### Data supplied
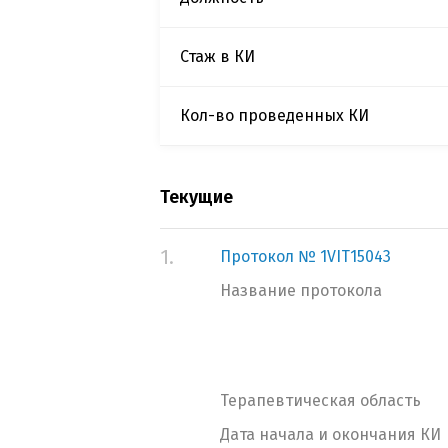
Стаж в КИ
Кол-во проведенных КИ
Текущие
1.
Протокол № 1VIT15043
Название протокола
Терапевтическая область
Дата начала и окончания КИ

### Task brief
Reproduce the text lines of the records above in the same order and wording, and leave the pictures out of your answer.

### Answer to this exercise
Стаж в КИ
Кол-во проведенных КИ
Текущие
1.
Протокол № 1VIT15043
Название протокола
Терапевтическая область
Дата начала и окончания КИ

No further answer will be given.